In this one the interrupt is never triggered. I have a breakpoint on
if(TIMER1->MIS & 0x1) of the TIMER1A_Handler().
I somehow think there is a problem with my clock configuration (which I have not changed).
The configuration wizard of system_TM4C123.c file is as follows:
RCC:
system clock divison:4
enable system clock divider: yes
enaable PWM clock divider: yes
PWM unit clock divisor:7(SysClk/64)
PLL Power down: no
PLL bypass: no
XTAL:Crystal Value 21(16MHz)
Oscillator source: 0 (main oscillator)
Internal oscillator disable: yes
Main oscillator disable: no
RCC2:
use RCC2:no
System Clock divisor: 4
Power down PLL: no
Bypass PLL: no
is there something wrong with this configuration? I am asking because I cannot think of anything else…
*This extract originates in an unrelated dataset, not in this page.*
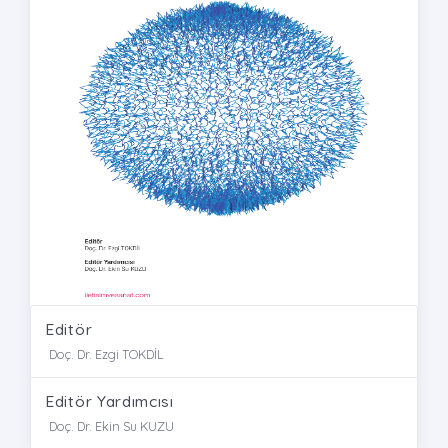
Editör
Doç. Dr. Ezgi TOKDİL
Editör Yardımcısı
Doç. Dr. Ekin Su KUZU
In case you have any other idea/recommendation, I would really appreciate it.
Again thanks a lot for the great tutorials
I finally figured out why.
The interrupt was not triggered because I am coding in C++ and I had to put extern “C”{} around the handler.
Another issue that I found out is that my micro runs at 50MHz (System clock) and the PIOSC at 4MHz (16MHz/4).
I do not know why it is setup like this, but now I adjusted the baud rate calculations and the interrupt related registers and everything works fine.
I can now move on to the rest of this amazing tutorials series.
That’s great Theo and we are glad that our tutorials helping others.